Revenant

by Kevin Griffin 

In Pelican Rapids, in July,
the dried wheat fields just outside town still
snivel for raindrops. Looking to cool
down in dammed water, kids pedal bikes
to the mill pond where, in ’49,
my Uncle Bob sat up high, minding,
lifeguard eyeing children on the brink.
Hair was leaving the top of his head.
He was quite sure he would die there one day.

Two and three years on, he was pushing
Graves Registration lists across desks
in Korea.  Like winters back home
bodies kept coming, young revenants
needing one last person to see them
for who they were, what they had become.
At times he saw big black clouds shadow
the startled, sun-drenched northern mountains.
At times he thought: each glazed eye teaches me.

Bob came back, stayed close to Grandma’s house,
worked the Moorhead High School Library
thirty-four years. Dove dumpsters weeknights,
bartered junk at Sunday flea markets.
Lived alone. Never thought of the war.
Except sometimes, in springtime, on drives
home, when fat drops surprised his windshield:
how no one in town would ever see
them the way he did. How they never could.

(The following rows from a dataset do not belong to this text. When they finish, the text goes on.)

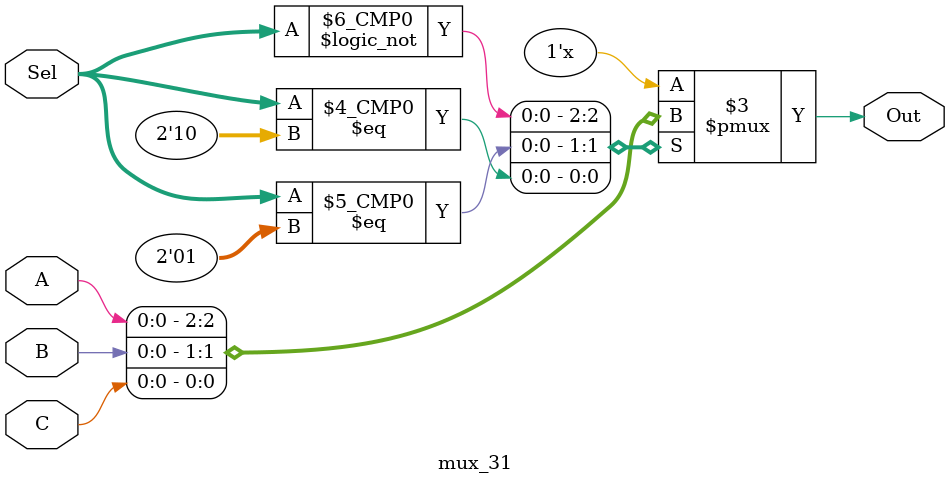
<source format=v>
`timescale 1ns / 1ps


module mux_31 #(parameter WL = 1)
                (input [1:0] Sel, input signed [WL-1: 0] A, B, C,
                    output reg signed [WL-1:0] Out);

    always @ (A or B or C or Sel) begin
        case (Sel)
            2'b00: Out = A;
            2'b01: Out = B;
            2'b10: Out = C;
            default: Out = WL-1'bx;
        endcase
    end
endmodule

</source>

Kevin Griffin is an English and Creative Writing teacher at Detroit Catholic Central High School and lives in Plymouth, Michigan, with his wife and two sons. His first chapbook, Line and Hook, was published by the Michigan Writers Cooperative Press in 2017. His poems have been published in The Broad River Review, Common Ground Review, The Garfield Lake Review, The MacGuffin, Sheepshead Review, Third Wednesday, and Up North Literary Journals, among others.